American Civil Liberties Union.

The agency apparently spied on Arthur Miller until 1956. At least they stopped. In the case of Edward Said, they may have been watching him for 30 years, until his death.



Good News

On Monday I posted about the re-issue of Mohammed Choukri’s For Bread Alone in the UK. Donald Linn, of Consortium, writes in to let us know that they will distribute the book in the U.S. in the fall. See? So you’ve got no excuse for not reading this marvel of a novel.



First Time

When I was a sophomore in college, our class was assigned Chinua Achebe’s A Man of the People for our African Literature course. I went to get my copy at the English Bookshop, which back then was on Zanqat Al-Yamama, across from the train station in downtown Rabat, right behind what used to be the British Council building. The bookseller had ran out of new copies, so I bought a used one–printed by Heinemann in 1982. A Man of the People was a revelation for me; it spoke to me like few books had until then (or since, for that matter.) I went back to the store and bought the other works of Achebe’s that I could find, including, of course, Things Fall Apart.

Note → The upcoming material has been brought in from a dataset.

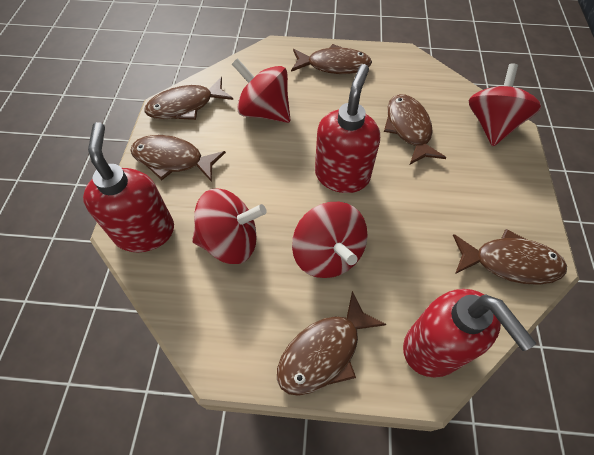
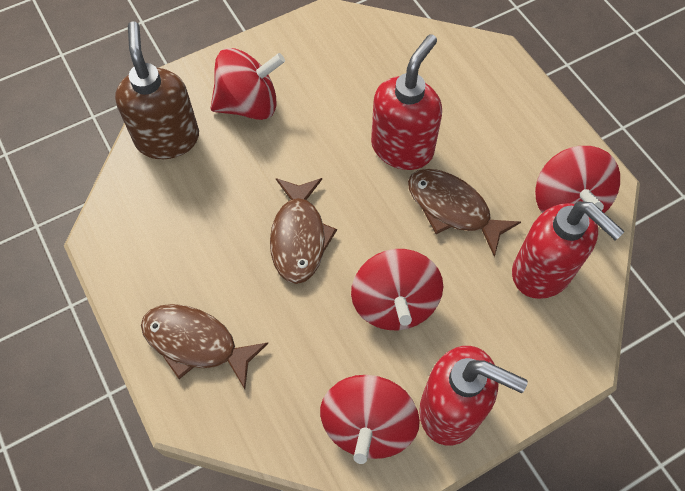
brown fish: 6 -> 3
brown soap dispenser: 0 -> 1

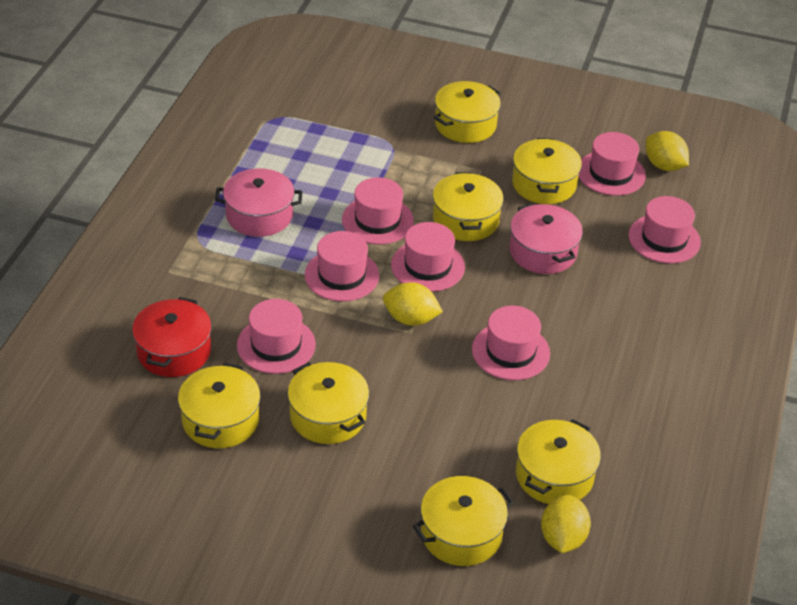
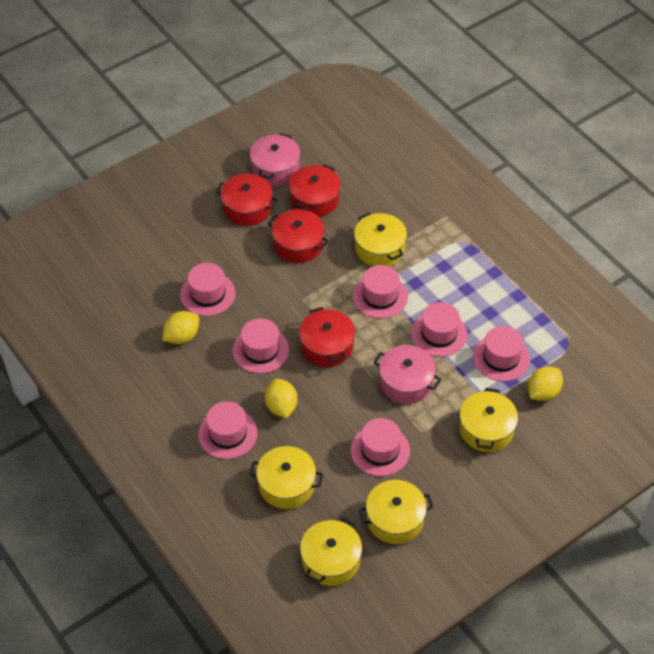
red pot: 1 -> 4
yellow pot: 7 -> 5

I’ve been scavenging bookstore shelves for titles from the Heinemann African Writers Series for a while, but I finally gave up and ordered many of the ones I hadn’t yet read from an online site. But what’s strange is that I tend to prefer to buy the orange-covered editions–maybe because I’m hoping to replicate that feeling of discovery I had with Achebe or because I’m hoping to fall into these books in the same way I have fallen into A Man of the People. There hasn’t been anything like that first time, though.



Laroui on Benali

Fouad Laroui’s brief column for this week’s Jeune Afrique is about Dutch-Moroccan novelist Abdelkader Benali’s recent experiences in Morocco, which he was visiting for the Casablanca Book Fair. A few cross-cultural surprises for Benali, such as

Il faut savoir qu’en Hollande les gens ne se font jamais la bise. On ne se serre même pas la main. On se dit « Hi » à bonne distance. Et voilà notre Abdelkader assailli de poutous par des gens qu’il ne connaît que très vaguement. Bonjour, smac-smac ! Bienvenue à Casa, smac-smac ! Tu te souviens de moi, on s’est croisés il y a deux ans ? Smac-smac ! Abdelkader veut bien qu’on l’appelle par son prénom, et même qu’on l’appelle Mohammed, mais qu’on l’embrasse à tout bout de champ, non, ça, ça lui semble étrange.

Benali’s first novel, Bruiloft Aaan Zee, was translated into English as Wedding by the Sea. Check it out.